出席した記者からは、裁判所が勾留を認めやすいことや、自白調書を採用しがちな傾向について質問が出た。



今村弁護士は、戦前の司法省が裁判官と検察官両方の人事評価をしていたことや、戦後も検察官が裁判官室に出入りして裁判記録を借りるような慣行を紹介した上で、「法廷では弁護士だけが客のような扱いを受けている。判検(裁判官と検察官)一体の伝統は続いていると言わざるをえない」とした。



また「ある検察幹部は『記事は書かせるものだ』と言っていた。マスコミを広報誌にしようとしており、メディアの責任も重い」と指摘した。



●声明「否認していると年単位で拘束される」

声明は、ゴーン被告人の逮捕や勾留を巡り海外から日本の刑事司法への批判が高まる中で、今村弁護士が呼びかけ人となって集めた。



「人質司法」を(1)自白が得られるまで続く身体拘束や、(2)弁護人の立会いが認められない取り調べ(3)虚偽自白を含む自白の強制ーーなどの総称として定義している。

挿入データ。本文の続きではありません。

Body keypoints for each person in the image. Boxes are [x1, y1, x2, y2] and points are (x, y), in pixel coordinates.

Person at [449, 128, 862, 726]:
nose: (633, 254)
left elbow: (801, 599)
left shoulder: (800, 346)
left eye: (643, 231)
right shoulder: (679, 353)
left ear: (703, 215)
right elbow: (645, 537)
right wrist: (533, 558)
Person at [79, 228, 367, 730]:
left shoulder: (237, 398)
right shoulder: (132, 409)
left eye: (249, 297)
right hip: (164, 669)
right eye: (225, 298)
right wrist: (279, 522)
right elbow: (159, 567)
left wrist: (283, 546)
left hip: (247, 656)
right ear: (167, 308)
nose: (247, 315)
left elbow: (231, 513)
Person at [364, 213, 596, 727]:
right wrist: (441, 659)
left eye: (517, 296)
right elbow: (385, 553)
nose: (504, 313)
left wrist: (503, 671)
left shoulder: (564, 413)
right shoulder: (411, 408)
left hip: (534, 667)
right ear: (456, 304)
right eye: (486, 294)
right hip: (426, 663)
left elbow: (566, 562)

日本では取り調べの受忍義務があるとされる上、起訴前の保釈制度がない点を指摘をし、「長期間の拘束と取り調べで虚偽自白に陥る被疑者は少なくない。虚偽の自白調書で有罪判決を受けることがある」。また、起訴後に否認していると保釈されにくいとも指摘した。



人質司法の具体例として、郵便料金を巡る虚偽公文書作成などの疑いで起訴された元厚生労働省官僚の村木厚子氏の事件や公選法違反を巡る鹿児島・志布志事件を紹介。



「執行猶予付き判決や罰金刑が見込まれる事件」でも、村木氏は166日間、志布志事件では最大395日の身体拘束があった点を紹介し、「否認していると判決前に年単位で身体拘束される」と問題視している。



実際の取り調べや身体拘束については「自白を得る拷問のように扱われている。公正な裁判を受ける権利が保証されえているとは言い難い」とし、日本の刑事司法のあり方が、憲法や国際人権規約に違反している可能性を指摘した上で、「人質司法」からの脱却を訴える。